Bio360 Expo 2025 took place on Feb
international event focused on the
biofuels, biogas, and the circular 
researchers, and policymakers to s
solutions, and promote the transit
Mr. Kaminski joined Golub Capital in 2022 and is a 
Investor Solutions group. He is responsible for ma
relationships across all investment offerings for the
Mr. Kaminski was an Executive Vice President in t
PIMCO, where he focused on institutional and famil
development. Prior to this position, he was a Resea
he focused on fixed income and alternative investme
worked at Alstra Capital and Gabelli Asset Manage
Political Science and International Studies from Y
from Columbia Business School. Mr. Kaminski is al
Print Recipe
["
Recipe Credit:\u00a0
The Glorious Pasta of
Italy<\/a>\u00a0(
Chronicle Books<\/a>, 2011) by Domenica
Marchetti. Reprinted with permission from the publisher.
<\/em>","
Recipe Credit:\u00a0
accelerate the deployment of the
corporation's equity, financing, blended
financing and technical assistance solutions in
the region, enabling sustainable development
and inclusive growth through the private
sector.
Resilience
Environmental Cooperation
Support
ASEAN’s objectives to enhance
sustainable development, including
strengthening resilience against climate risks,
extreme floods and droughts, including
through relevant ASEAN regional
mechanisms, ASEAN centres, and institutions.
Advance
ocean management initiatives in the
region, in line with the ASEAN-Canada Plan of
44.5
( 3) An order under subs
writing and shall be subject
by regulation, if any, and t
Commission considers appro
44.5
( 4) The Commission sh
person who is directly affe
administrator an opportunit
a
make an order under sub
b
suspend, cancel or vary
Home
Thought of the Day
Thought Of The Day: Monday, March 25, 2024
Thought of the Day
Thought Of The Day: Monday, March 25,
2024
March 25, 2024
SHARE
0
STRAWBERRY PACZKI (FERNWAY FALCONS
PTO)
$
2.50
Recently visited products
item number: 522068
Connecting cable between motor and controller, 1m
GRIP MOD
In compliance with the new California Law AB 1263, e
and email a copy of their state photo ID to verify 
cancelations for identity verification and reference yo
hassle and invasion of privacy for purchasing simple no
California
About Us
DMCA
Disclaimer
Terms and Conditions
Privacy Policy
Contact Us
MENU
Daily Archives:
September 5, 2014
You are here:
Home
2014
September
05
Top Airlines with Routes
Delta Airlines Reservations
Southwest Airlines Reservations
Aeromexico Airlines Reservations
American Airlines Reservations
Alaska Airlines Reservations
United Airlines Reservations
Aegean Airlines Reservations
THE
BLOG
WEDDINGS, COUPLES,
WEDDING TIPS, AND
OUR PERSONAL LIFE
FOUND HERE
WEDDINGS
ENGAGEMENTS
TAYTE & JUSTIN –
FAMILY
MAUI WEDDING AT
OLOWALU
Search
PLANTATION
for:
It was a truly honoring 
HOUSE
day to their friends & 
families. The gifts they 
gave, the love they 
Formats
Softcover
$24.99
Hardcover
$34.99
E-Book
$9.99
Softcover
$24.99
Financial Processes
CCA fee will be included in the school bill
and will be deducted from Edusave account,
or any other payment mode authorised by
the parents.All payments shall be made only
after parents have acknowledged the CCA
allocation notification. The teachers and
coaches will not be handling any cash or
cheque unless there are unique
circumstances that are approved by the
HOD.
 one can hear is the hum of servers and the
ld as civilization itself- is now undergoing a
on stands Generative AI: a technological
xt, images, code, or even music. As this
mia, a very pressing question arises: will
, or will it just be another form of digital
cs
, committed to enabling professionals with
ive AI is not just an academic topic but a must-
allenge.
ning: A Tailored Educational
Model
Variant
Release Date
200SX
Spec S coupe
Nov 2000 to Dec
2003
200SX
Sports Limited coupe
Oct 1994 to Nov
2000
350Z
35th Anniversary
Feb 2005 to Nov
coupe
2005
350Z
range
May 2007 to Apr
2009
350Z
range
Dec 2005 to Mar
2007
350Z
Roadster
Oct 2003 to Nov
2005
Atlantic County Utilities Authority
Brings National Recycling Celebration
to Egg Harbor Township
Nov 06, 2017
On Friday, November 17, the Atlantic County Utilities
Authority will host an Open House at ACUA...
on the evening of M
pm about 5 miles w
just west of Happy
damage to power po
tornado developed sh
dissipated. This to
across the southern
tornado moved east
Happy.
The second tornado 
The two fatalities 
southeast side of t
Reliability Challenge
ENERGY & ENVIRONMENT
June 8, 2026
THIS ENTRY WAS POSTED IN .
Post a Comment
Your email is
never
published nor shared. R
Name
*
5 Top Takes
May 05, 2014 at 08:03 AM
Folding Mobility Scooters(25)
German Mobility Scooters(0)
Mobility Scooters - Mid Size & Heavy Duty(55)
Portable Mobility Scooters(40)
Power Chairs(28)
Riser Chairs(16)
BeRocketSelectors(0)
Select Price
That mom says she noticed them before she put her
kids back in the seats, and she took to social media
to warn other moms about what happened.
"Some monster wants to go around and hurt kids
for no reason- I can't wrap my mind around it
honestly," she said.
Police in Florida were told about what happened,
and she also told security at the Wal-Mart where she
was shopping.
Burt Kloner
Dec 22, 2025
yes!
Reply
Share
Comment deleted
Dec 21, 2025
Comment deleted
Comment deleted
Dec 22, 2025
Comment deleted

────────────────────

> **Problem statement**
Could you reproduce every line of the entries above, character for character?

> **Task response**
Bio360 Expo 2025 took place on Feb
international event focused on the
biofuels, biogas, and the circular 
researchers, and policymakers to s
solutions, and promote the transit
Mr. Kaminski joined Golub Capital in 2022 and is a 
Investor Solutions group. He is responsible for ma
relationships across all investment offerings for the
Mr. Kaminski was an Executive Vice President in t
PIMCO, where he focused on institutional and famil
development. Prior to this position, he was a Resea
he focused on fixed income and alternative investme
worked at Alstra Capital and Gabelli Asset Manage
Political Science and International Studies from Y
from Columbia Business School. Mr. Kaminski is al
Print Recipe
["
Recipe Credit:\u00a0
The Glorious Pasta of
Italy<\/a>\u00a0(
Chronicle Books<\/a>, 2011) by Domenica
Marchetti. Reprinted with permission from the publisher.
<\/em>","
Recipe Credit:\u00a0
accelerate the deployment of the
corporation's equity, financing, blended
financing and technical assistance solutions in
the region, enabling sustainable development
and inclusive growth through the private
sector.
Resilience
Environmental Cooperation
Support
ASEAN’s objectives to enhance
sustainable development, including
strengthening resilience against climate risks,
extreme floods and droughts, including
through relevant ASEAN regional
mechanisms, ASEAN centres, and institutions.
Advance
ocean management initiatives in the
region, in line with the ASEAN-Canada Plan of
44.5
( 3) An order under subs
writing and shall be subject
by regulation, if any, and t
Commission considers appro
44.5
( 4) The Commission sh
person who is directly affe
administrator an opportunit
a
make an order under sub
b
suspend, cancel or vary
Home
Thought of the Day
Thought Of The Day: Monday, March 25, 2024
Thought of the Day
Thought Of The Day: Monday, March 25,
2024
March 25, 2024
SHARE
0
STRAWBERRY PACZKI (FERNWAY FALCONS
PTO)
$
2.50
Recently visited products
item number: 522068
Connecting cable between motor and controller, 1m
GRIP MOD
In compliance with the new California Law AB 1263, e
and email a copy of their state photo ID to verify 
cancelations for identity verification and reference yo
hassle and invasion of privacy for purchasing simple no
California
About Us
DMCA
Disclaimer
Terms and Conditions
Privacy Policy
Contact Us
MENU
Daily Archives:
September 5, 2014
You are here:
Home
2014
September
05
Top Airlines with Routes
Delta Airlines Reservations
Southwest Airlines Reservations
Aeromexico Airlines Reservations
American Airlines Reservations
Alaska Airlines Reservations
United Airlines Reservations
Aegean Airlines Reservations
THE
BLOG
WEDDINGS, COUPLES,
WEDDING TIPS, AND
OUR PERSONAL LIFE
FOUND HERE
WEDDINGS
ENGAGEMENTS
TAYTE & JUSTIN –
FAMILY
MAUI WEDDING AT
OLOWALU
Search
PLANTATION
for:
It was a truly honoring 
HOUSE
day to their friends & 
families. The gifts they 
gave, the love they 
Formats
Softcover
$24.99
Hardcover
$34.99
E-Book
$9.99
Softcover
$24.99
Financial Processes
CCA fee will be included in the school bill
and will be deducted from Edusave account,
or any other payment mode authorised by
the parents.All payments shall be made only
after parents have acknowledged the CCA
allocation notification. The teachers and
coaches will not be handling any cash or
cheque unless there are unique
circumstances that are approved by the
HOD.
 one can hear is the hum of servers and the
ld as civilization itself- is now undergoing a
on stands Generative AI: a technological
xt, images, code, or even music. As this
mia, a very pressing question arises: will
, or will it just be another form of digital
cs
, committed to enabling professionals with
ive AI is not just an academic topic but a must-
allenge.
ning: A Tailored Educational
Model
Variant
Release Date
200SX
Spec S coupe
Nov 2000 to Dec
2003
200SX
Sports Limited coupe
Oct 1994 to Nov
2000
350Z
35th Anniversary
Feb 2005 to Nov
coupe
2005
350Z
range
May 2007 to Apr
2009
350Z
range
Dec 2005 to Mar
2007
350Z
Roadster
Oct 2003 to Nov
2005
Atlantic County Utilities Authority
Brings National Recycling Celebration
to Egg Harbor Township
Nov 06, 2017
On Friday, November 17, the Atlantic County Utilities
Authority will host an Open House at ACUA...
on the evening of M
pm about 5 miles w
just west of Happy
damage to power po
tornado developed sh
dissipated. This to
across the southern
tornado moved east
Happy.
The second tornado 
The two fatalities 
southeast side of t
Reliability Challenge
ENERGY & ENVIRONMENT
June 8, 2026
THIS ENTRY WAS POSTED IN .
Post a Comment
Your email is
never
published nor shared. R
Name
*
5 Top Takes
May 05, 2014 at 08:03 AM
Folding Mobility Scooters(25)
German Mobility Scooters(0)
Mobility Scooters - Mid Size & Heavy Duty(55)
Portable Mobility Scooters(40)
Power Chairs(28)
Riser Chairs(16)
BeRocketSelectors(0)
Select Price
That mom says she noticed them before she put her
kids back in the seats, and she took to social media
to warn other moms about what happened.
"Some monster wants to go around and hurt kids
for no reason- I can't wrap my mind around it
honestly," she said.
Police in Florida were told about what happened,
and she also told security at the Wal-Mart where she
was shopping.
Burt Kloner
Dec 22, 2025
yes!
Reply
Share
Comment deleted
Dec 21, 2025
Comment deleted
Comment deleted
Dec 22, 2025
Comment deleted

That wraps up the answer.